Each time a transaction must be erased from mapOrphanTransactions, all references to parent transactions must be erased from the table mapOrphanTransactionsByPrev too (see EraseOrphanTx()). The method wrongly assumes that the number of associations between a parent transaction and its potential childs is low, and so the code iterates through all pairs parent/child until the transaction to be erased is found. Code excerpt:

BOOST_FOREACH(const CTxIn& txin, tx.vin)
   {
       for (multimap<uint256, CDataStream*>::iterator mi = mapOrphanTransactionsByPrev.lower_bound(txin.prevout.hash);
            mi != mapOrphanTransactionsByPrev.upper_bound(txin.prevout.hash);)
       {
           if ((*mi).second == pvMsg)
               mapOrphanTransactionsByPrev.erase(mi++);
           else
               mi++;
       }
   }


Each reference to a previous transaction is specified by a prevout, which is a hash of the transaction and an index of the outpoint referred. An attacker can send 10000 transactions that whose inputs refer to the same parent transaction (same hash), but specifying different indexes.

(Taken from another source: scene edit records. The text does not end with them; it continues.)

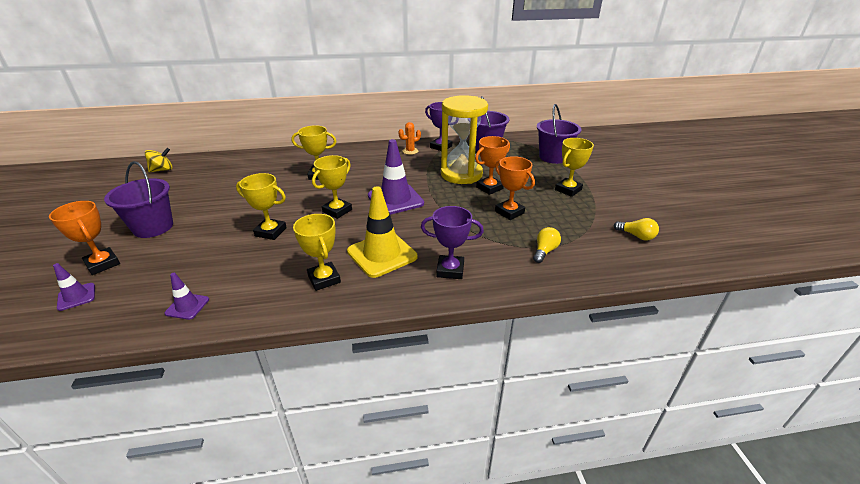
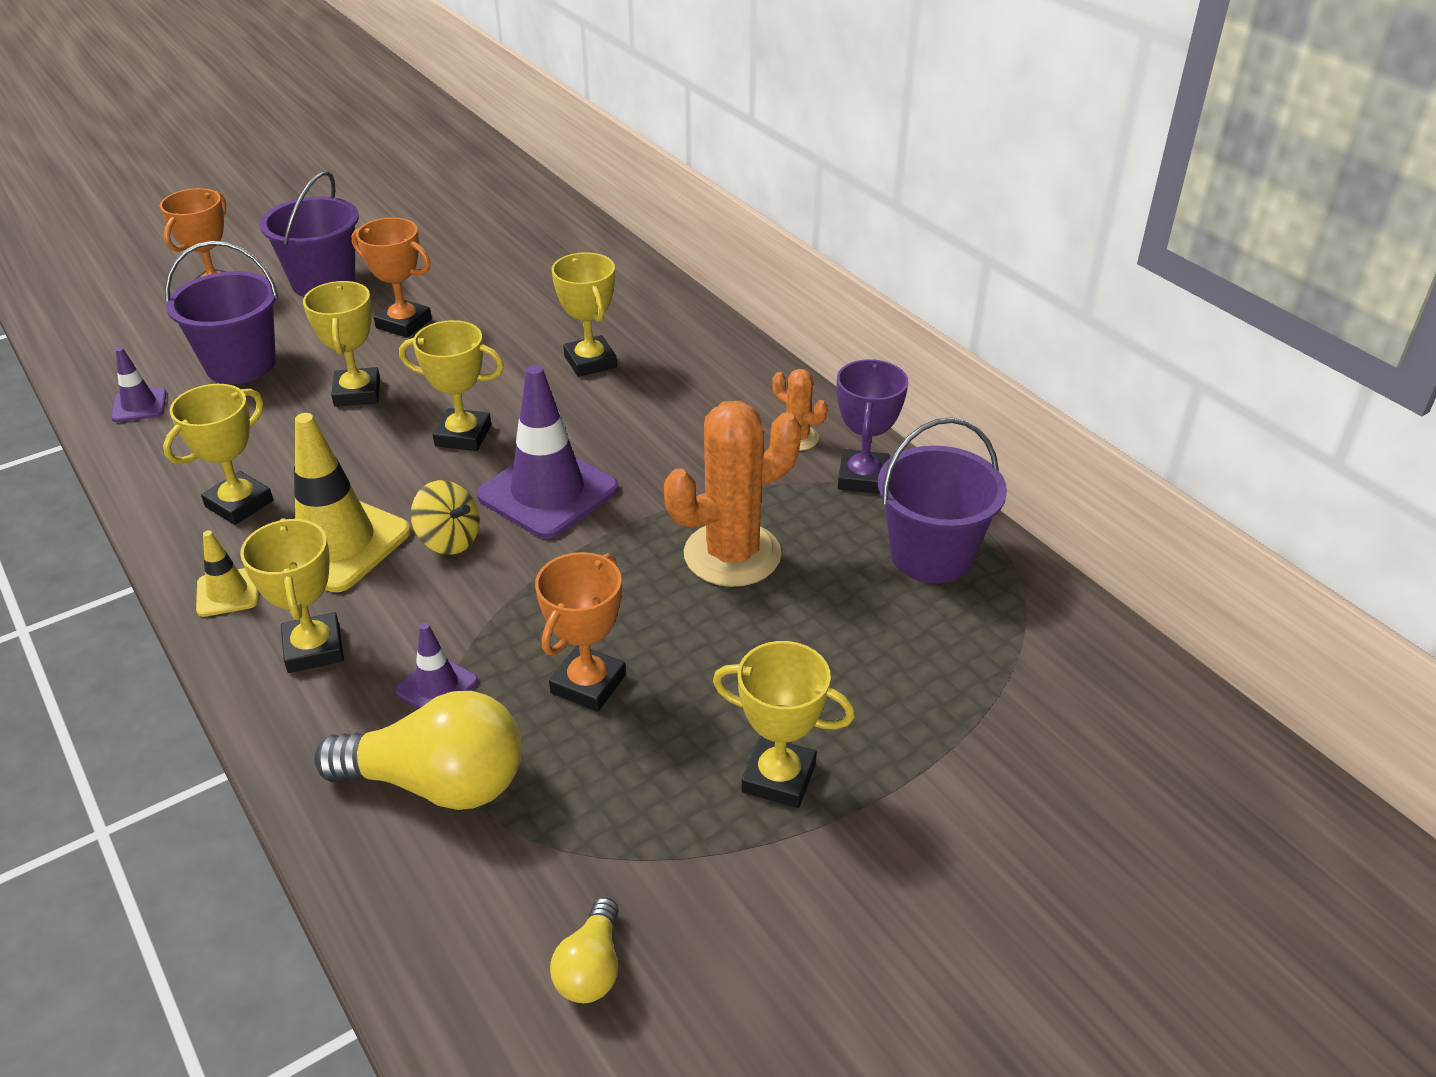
camera: 65 degrees right, 5 degrees up
purple traffic cone [53,263,95,311] -> purple traffic cone moved to [395,623,478,708]
yellow spinning top [145,148,173,172] -> yellow spinning top moved to [411,480,480,555]
purple trophy [421,206,484,279] -> yellow trophy [240,518,344,673]
yellow hourglass [441,95,488,184] -> orange cactus [664,401,802,587]
orange trophy [475,136,510,195] -> orange trophy moved to [352,217,432,338]
yellow light bulb [533,227,561,263] -> yellow light bulb [314,691,522,810], size x1.96
purple bucket [537,104,581,164] -> purple bucket moved to [165,241,278,384]
none -> yellow traffic cone [196,530,258,617]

Index numbers can be chosen incrementally (from 1 to 1M) since indexes cannot be verified to be out of range for a (still unknown) parent transaction.

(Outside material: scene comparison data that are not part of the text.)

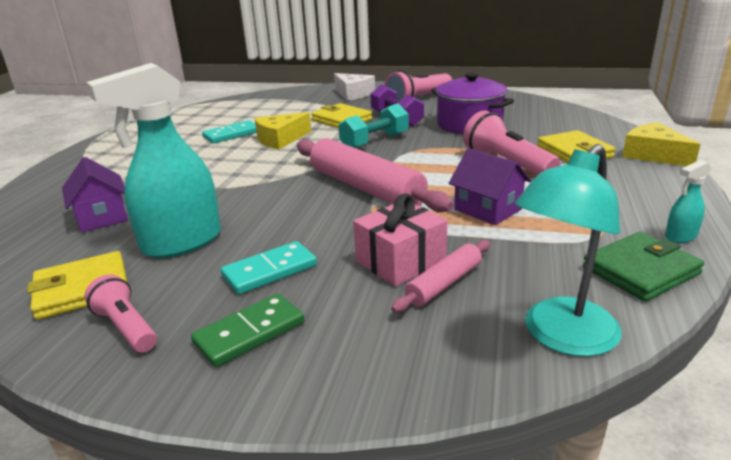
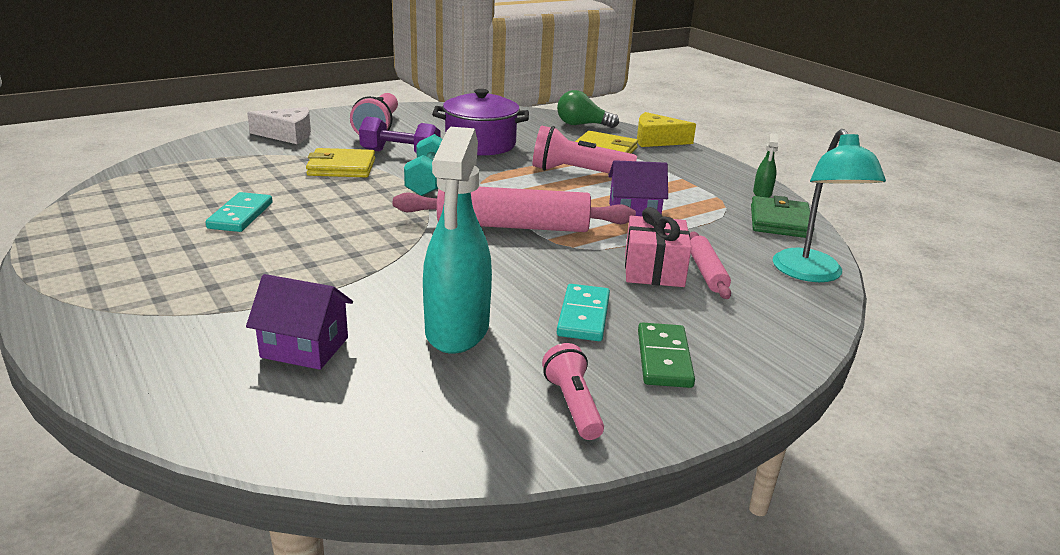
camera: 50 degrees left, 0 degrees up
yellow wallet [27,251,127,320] -> none
pink flashlight [84,274,157,352] -> pink flashlight turned 75 degrees clockwise [542,343,604,440]
yellow cheese [254,112,311,149] -> none
turquoise spray bottle [665,160,711,243] -> green spray bottle [753,133,778,198]
none -> green light bulb [557,90,619,128]

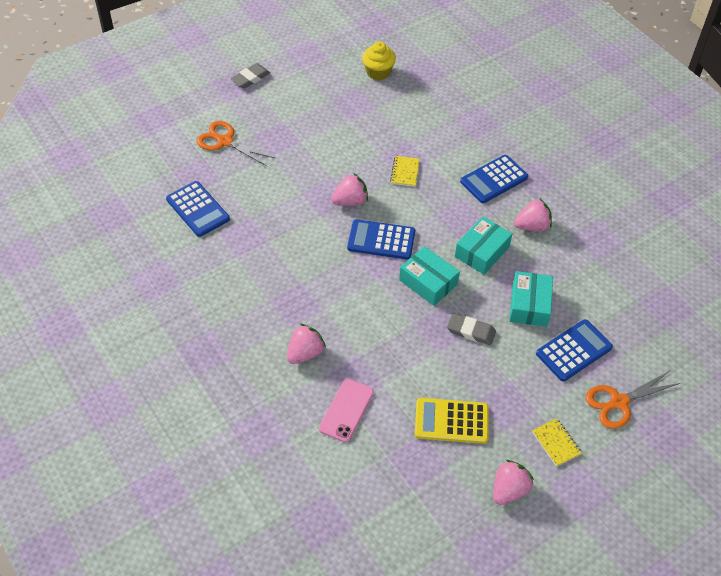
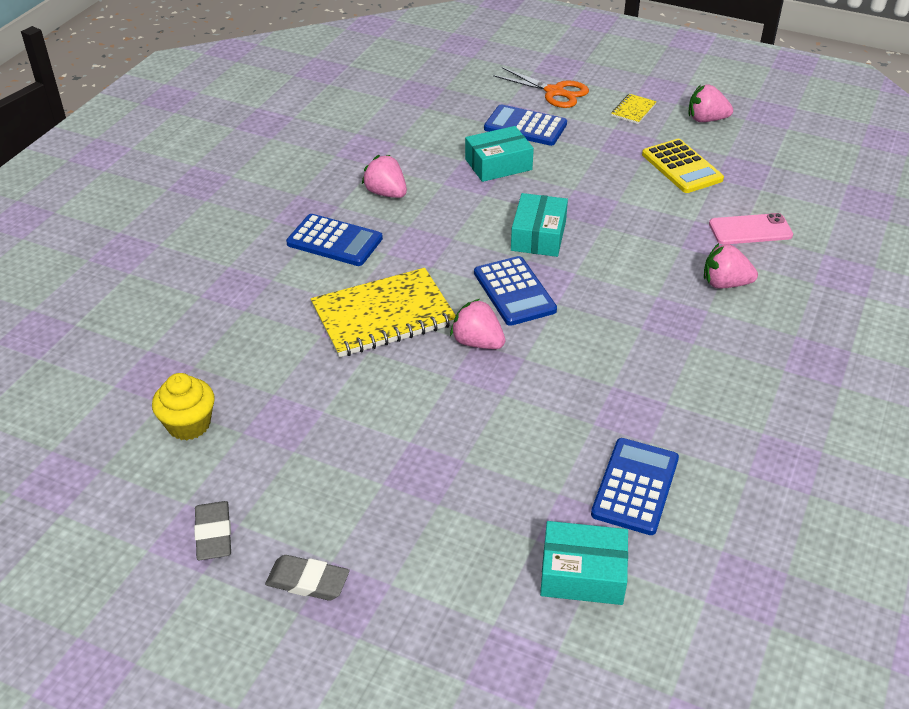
camera: 120 degrees left, 10 degrees down
orange scissors [196,121,275,167] -> none
yellow notebook [390,156,420,187] -> yellow notebook [311,268,456,357], size x2.25
grey eraser [447,313,496,345] -> grey eraser moved to [194,501,231,560]
turquoise box [455,217,512,275] -> turquoise box moved to [540,521,628,605]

The attack is strengthened by the fact that client applications do not check for empty scripts in inputs, so each input size can be as low as 41 bytes. 11K transaction containing 100 fake inputs each is enough to hang a Satoshi client in an Intel Core 2 CPU 4300 running on a local testnet in less than a minute. If a connection of 50 Kb/sec is assumed, then the attack takes less than 20 minutes. Note that only one core of the CPU gets 100% of usage, because the client runs a single thread to process all messages from peers. Simulations were carried on on a local testnet, so the outcome of the attack on a real node (with plenty of peer connections) was not evaluated.

Patching vulnerability 2


One possible change is to modify the mapOrphanTransactionsByPrev data structure from:

multimap<uint256, CDataStream*> mapOrphanTransactionsByPrev;

to:

map<uint256, map<uint256,CDataStream*> > mapOrphanTransactionsByPrev;

Example new EraseOrphanTx() method (not tested):

void static EraseOrphanTx(uint256 hash)
{
   if (!mapOrphanTransactions.count(hash))
       return;
   const CDataStream* pvMsg = mapOrphanTransactions[hash];
   CTransaction tx;
   BOOST_FOREACH(const CTxIn& txin, tx.vin)
   {
      mapOrphanTransactionsByPrev[txin.prevout.hash].erase(hash);
   }
   mapOrphanTransactions.erase(hash);
}


Added note: Bitcoin version 0.6.3 and later includes this modification.

Disclosure Timeline


  • 2012-05-12 - Vulnerability reported to Gavin Andressen
  • 2012-05-17 - Gavin Andressen patches ready for review
  • 2012-06-20 - 0.6.3rc1 available for testing
  • 2012-06-25 - Bitcoin version 0.6.3 released, fixing the vulnerabilities.
  • 2013-01-08 - Vulnerability disclosure

Credit


This vulnerability was discovered by Sergio Demian Lerner, from Certimix.com, who also did the vulnerability research and report editing for the public good.